Their money was used to pay off loans and to finance their daily expenses.

'We knew it wasn't going to be enough. But at least I stretched it for seven years. Other people would have spent it in two,' said Madam Chan, who now runs a drink stall with her husband, barely getting by on $600 a month.

Even those who appear to have a decent amount of money in their hands and are frugal with their spending can discover they do not have enough.

Mr Ang Eng Oon, 67, a former school attendant, collected about $50,000 upon retirement.

He invested the money in an insurance policy that has been paying him $300 a month for 12 years now.

Despite living within his means, he will run out of money in three years' time.

He has not found a solution to his impending financial woes.

'I'll just have to take every day as it comes,' he said philosophically in Mandarin.

Social workers advise those who run into money woes in their retirement years to rejoin the workforce if they can. Alternatively, they encourage children to support their aged parents.

But as MP Irene Ng noted - not all of them are able to do that. 'Their children have their own families and financial commitments. Some of them have strained relationships with their children and cannot turn to them,' she added.

Mr Koh and Madam Chan, for instance, have little hope of turning to their three children for support. One is unemployed, another has a family to take care of, and the third does not even acknowledge them.

'They can't even take care of themselves, how are they to support us?'

The last option, said social worker Ms Ko, is to seek public assistance.

The Community Development Councils, for instance, provide financial schemes to help those who run out of money in old age.

But the easy way out is not for Mr Jeyaraman.

He would rather wash cars till 2am every day and eat simple food such as biscuits than depend on the state.

In broken English, he said: 'If I can work, I must work. No use sitting at home. I don't feel right asking for help.'

How three senior citizens spent their CPF savings

Mr Munisamy Jeyaraman, 80

Withdrew: $65,000

Spent on: Remitted all the money to wife and three children in India.

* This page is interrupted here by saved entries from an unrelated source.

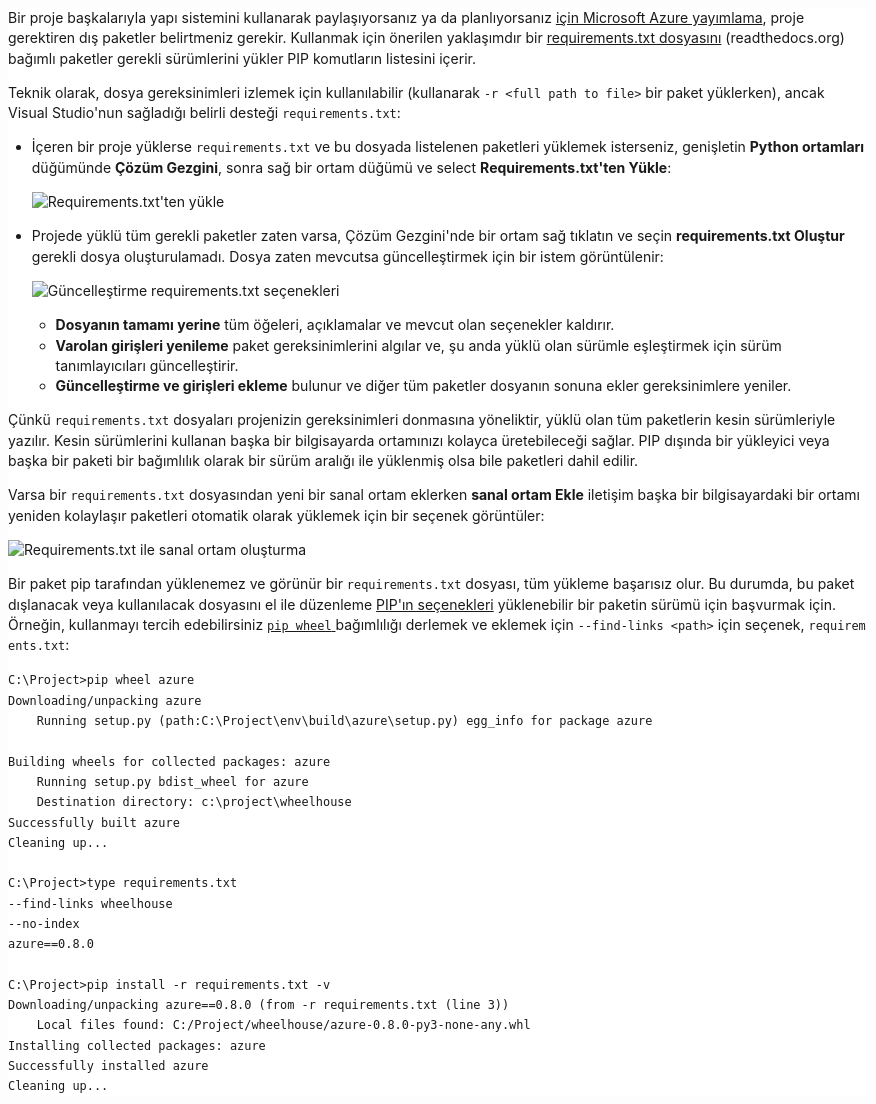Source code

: Bir proje başkalarıyla yapı sistemini kullanarak paylaşıyorsanız ya da planlıyorsanız [için Microsoft Azure yayımlama](template-azure-cloud-service.md), proje gerektiren dış paketler belirtmeniz gerekir. Kullanmak için önerilen yaklaşımdır bir [requirements.txt dosyasını](http://pip.readthedocs.org/en/latest/user_guide.html#requirements-files) (readthedocs.org) bağımlı paketler gerekli sürümlerini yükler PIP komutların listesini içerir.

Teknik olarak, dosya gereksinimleri izlemek için kullanılabilir (kullanarak `-r <full path to file>` bir paket yüklerken), ancak Visual Studio'nun sağladığı belirli desteği `requirements.txt`:

- İçeren bir proje yüklerse `requirements.txt` ve bu dosyada listelenen paketleri yüklemek isterseniz, genişletin **Python ortamları** düğümünde **Çözüm Gezgini**, sonra sağ bir ortam düğümü ve select **Requirements.txt'ten Yükle**:

    ![Requirements.txt'ten yükle](media/environments-requirements-txt-install.png)

- Projede yüklü tüm gerekli paketler zaten varsa, Çözüm Gezgini'nde bir ortam sağ tıklatın ve seçin **requirements.txt Oluştur** gerekli dosya oluşturulamadı. Dosya zaten mevcutsa güncelleştirmek için bir istem görüntülenir:

    ![Güncelleştirme requirements.txt seçenekleri](media/environments-requirements-txt-replace.png)

  - **Dosyanın tamamı yerine** tüm öğeleri, açıklamalar ve mevcut olan seçenekler kaldırır.
  - **Varolan girişleri yenileme** paket gereksinimlerini algılar ve, şu anda yüklü olan sürümle eşleştirmek için sürüm tanımlayıcıları güncelleştirir.
  - **Güncelleştirme ve girişleri ekleme** bulunur ve diğer tüm paketler dosyanın sonuna ekler gereksinimlere yeniler.

Çünkü `requirements.txt` dosyaları projenizin gereksinimleri donmasına yöneliktir, yüklü olan tüm paketlerin kesin sürümleriyle yazılır. Kesin sürümlerini kullanan başka bir bilgisayarda ortamınızı kolayca üretebileceği sağlar. PIP dışında bir yükleyici veya başka bir paketi bir bağımlılık olarak bir sürüm aralığı ile yüklenmiş olsa bile paketleri dahil edilir.

Varsa bir `requirements.txt` dosyasından yeni bir sanal ortam eklerken **sanal ortam Ekle** iletişim başka bir bilgisayardaki bir ortamı yeniden kolaylaşır paketleri otomatik olarak yüklemek için bir seçenek görüntüler:

![Requirements.txt ile sanal ortam oluşturma](media/environments-requirements-txt.png)

Bir paket pip tarafından yüklenemez ve görünür bir `requirements.txt` dosyası, tüm yükleme başarısız olur. Bu durumda, bu paket dışlanacak veya kullanılacak dosyasını el ile düzenleme [PIP'ın seçenekleri](http://pip.readthedocs.org/en/latest/reference/pip_install.html#requirements-file-format) yüklenebilir bir paketin sürümü için başvurmak için. Örneğin, kullanmayı tercih edebilirsiniz [ `pip wheel` ](http://pip.readthedocs.org/en/latest/reference/pip_wheel.html) bağımlılığı derlemek ve eklemek için `--find-links <path>` için seçenek, `requirements.txt`:

```output
C:\Project>pip wheel azure
Downloading/unpacking azure
    Running setup.py (path:C:\Project\env\build\azure\setup.py) egg_info for package azure

Building wheels for collected packages: azure
    Running setup.py bdist_wheel for azure
    Destination directory: c:\project\wheelhouse
Successfully built azure
Cleaning up...

C:\Project>type requirements.txt
--find-links wheelhouse
--no-index
azure==0.8.0

C:\Project>pip install -r requirements.txt -v
Downloading/unpacking azure==0.8.0 (from -r requirements.txt (line 3))
    Local files found: C:/Project/wheelhouse/azure-0.8.0-py3-none-any.whl
Installing collected packages: azure
Successfully installed azure
Cleaning up...
```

Now: Survives on a monthly salary of about $700 as a car washer.

Madam Ho Luan Eng,

Withdrew: $70,000

Spent on: Three-room HDB flat and late mother's medical bills - a total of $50,000

Now: Gets $300 from tenant and $250 from adopted daughter every month. Has $20,000 in CPF savings left.

70 Madam Nee Mohd Said, 60

Withdrew: $4,000

Spent on: Food and daily necessities over two years

Now: Draws a $300 monthly salary as a sweeper. Her husband works odd jobs to supplement the household income. They have four children aged 27 to 39.